* **Task objective**
In this exercise, retype exactly and only the lines from the top of the entries below through the line that holds "afecta la estructura", omitting pictures.

[Records drawn from a dataset]
● ● ● ● ● ● ●

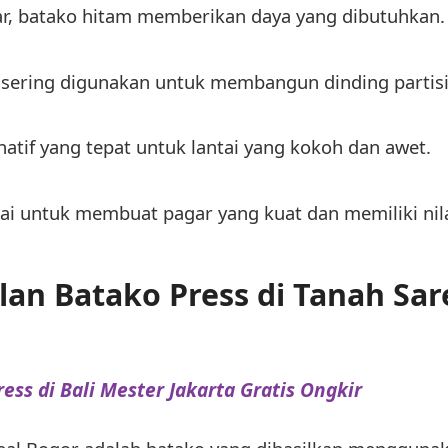
, batako hitam memberikan daya yang dibutuhkan.
ga sering digunakan untuk membangun dinding partis
natif yang tepat untuk lantai yang kokoh dan awet.
ai untuk membuat pagar yang kuat dan memiliki nila
an Batako Press di Tanah Sar
ress di Bali Mester Jakarta Gratis Ongkir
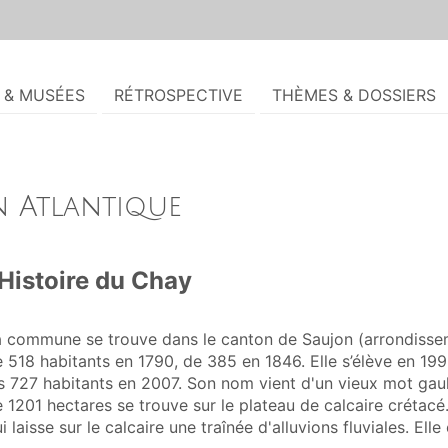
S & MUSÉES
RÉTROSPECTIVE
THÈMES & DOSSIERS
 Atlantique
Histoire du Chay
 commune se trouve dans le canton de Saujon (arrondisseme
 518 habitants en 1790, de 385 en 1846. Elle s’élève en 199
s 727 habitants en 2007. Son nom vient d'un vieux mot gau
 1201 hectares se trouve sur le plateau de calcaire crétacé.
i laisse sur le calcaire une traînée d'alluvions fluviales. E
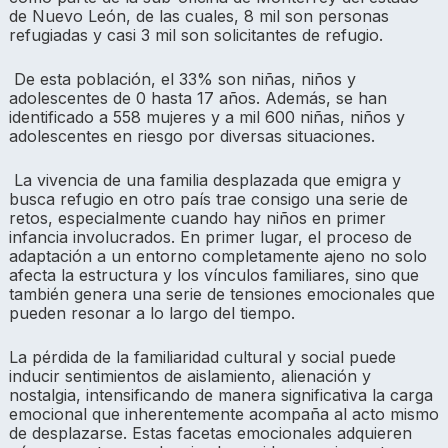
de Nuevo León, de las cuales, 8 mil son personas
refugiadas y casi 3 mil son solicitantes de refugio.
De esta población, el 33% son niñas, niños y
adolescentes de 0 hasta 17 años. Además, se han
identificado a 558 mujeres y a mil 600 niñas, niños y
adolescentes en riesgo por diversas situaciones.
La vivencia de una familia desplazada que emigra y
busca refugio en otro país trae consigo una serie de
retos, especialmente cuando hay niños en primer
infancia involucrados. En primer lugar, el proceso de
adaptación a un entorno completamente ajeno no solo
afecta la estructura y los vínculos familiares, sino que
también genera una serie de tensiones emocionales que
pueden resonar a lo largo del tiempo.
La pérdida de la familiaridad cultural y social puede
inducir sentimientos de aislamiento, alienación y
nostalgia, intensificando de manera significativa la carga
emocional que inherentemente acompaña al acto mismo
de desplazarse. Estas facetas emocionales adquieren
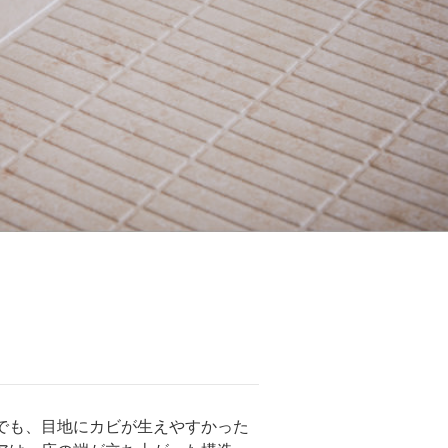
でも、目地にカビが生えやすかった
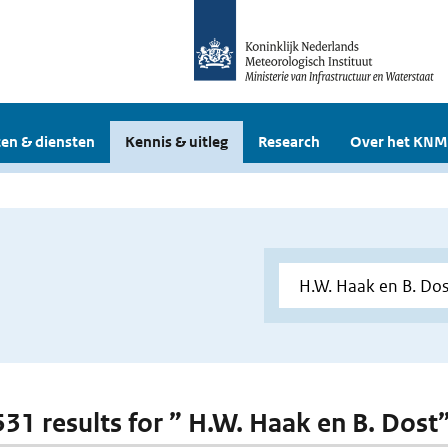
en & diensten
Kennis & uitleg
Research
Over het KNM
 531 results for ” H.W. Haak en B. Dost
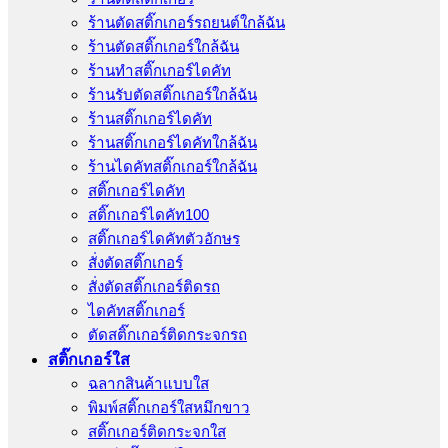
ร้านตัดสติ๊กเกอร์รถยนต์ใกล้ฉัน
ร้านตัดสติ๊กเกอร์ใกล้ฉัน
ร้านทําสติ๊กเกอร์ไดคัท
ร้านรับตัดสติ๊กเกอร์ใกล้ฉัน
ร้านสติ๊กเกอร์ไดคัท
ร้านสติ๊กเกอร์ไดคัทใกล้ฉัน
ร้านไดคัทสติ๊กเกอร์ใกล้ฉัน
สติ๊กเกอร์ไดคัท
สติ๊กเกอร์ไดคัท100
สติ๊กเกอร์ไดคัทตัวอักษร
สั่งตัดสติ๊กเกอร์
สั่งตัดสติ๊กเกอร์ติดรถ
ไดคัทสติ๊กเกอร์
ตัดสติ๊กเกอร์ติดกระจกรถ
สติ๊กเกอร์ใส
ฉลากสินค้าแบบใส
พิมพ์สติ๊กเกอร์ใสหมึกขาว
สติ๊กเกอร์ติดกระจกใส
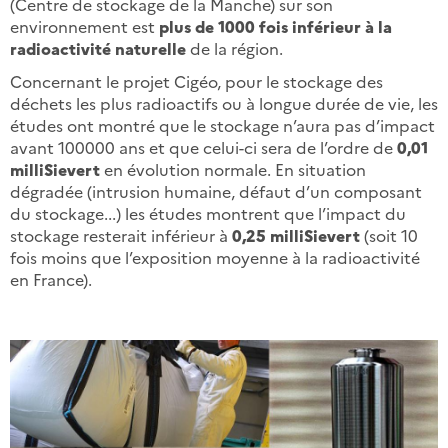
(Centre de stockage de la Manche) sur son
environnement est
plus de 1000 fois inférieur à la
radioactivité naturelle
de la région.
Concernant le projet Cigéo, pour le stockage des
déchets les plus radioactifs ou à longue durée de vie, les
études ont montré que le stockage n’aura pas d’impact
avant 100000 ans et que celui-ci sera de l’ordre de
0,01
milliSievert
en évolution normale. En situation
dégradée (intrusion humaine, défaut d’un composant
du stockage...) les études montrent que l’impact du
stockage resterait inférieur à
0,25 milliSievert
(soit 10
fois moins que l’exposition moyenne à la radioactivité
en France).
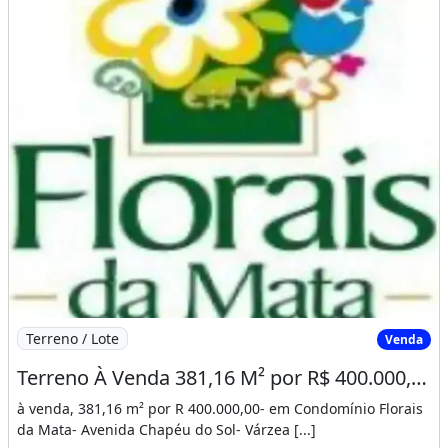
Imagem: Terreno À Venda 381,16 M² por R$ 400.000,00
Terreno / Lote
Venda
Terreno À Venda 381,16 M² por R$ 400.000,00 - em Condomínio Florais da Mata - Avenida
à venda, 381,16 m² por R 400.000,00- em Condomínio Florais
da Mata- Avenida Chapéu do Sol- Várzea [...]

● ● ● ● ● ● ●

* **Answer space**
, batako hitam memberikan daya yang dibutuhkan.
ga sering digunakan untuk membangun dinding partis
natif yang tepat untuk lantai yang kokoh dan awet.
ai untuk membuat pagar yang kuat dan memiliki nila
an Batako Press di Tanah Sar
ress di Bali Mester Jakarta Gratis Ongkir
S & MUSÉES
RÉTROSPECTIVE
THÈMES & DOSSIERS
 Atlantique
Histoire du Chay
 commune se trouve dans le canton de Saujon (arrondisseme
 518 habitants en 1790, de 385 en 1846. Elle s’élève en 199
s 727 habitants en 2007. Son nom vient d'un vieux mot gau
 1201 hectares se trouve sur le plateau de calcaire crétacé.
i laisse sur le calcaire une traînée d'alluvions fluviales. E
de Nuevo León, de las cuales, 8 mil son personas
refugiadas y casi 3 mil son solicitantes de refugio.
De esta población, el 33% son niñas, niños y
adolescentes de 0 hasta 17 años. Además, se han
identificado a 558 mujeres y a mil 600 niñas, niños y
adolescentes en riesgo por diversas situaciones.
La vivencia de una familia desplazada que emigra y
busca refugio en otro país trae consigo una serie de
retos, especialmente cuando hay niños en primer
infancia involucrados. En primer lugar, el proceso de
adaptación a un entorno completamente ajeno no solo
afecta la estructura y los vínculos familiares, sino que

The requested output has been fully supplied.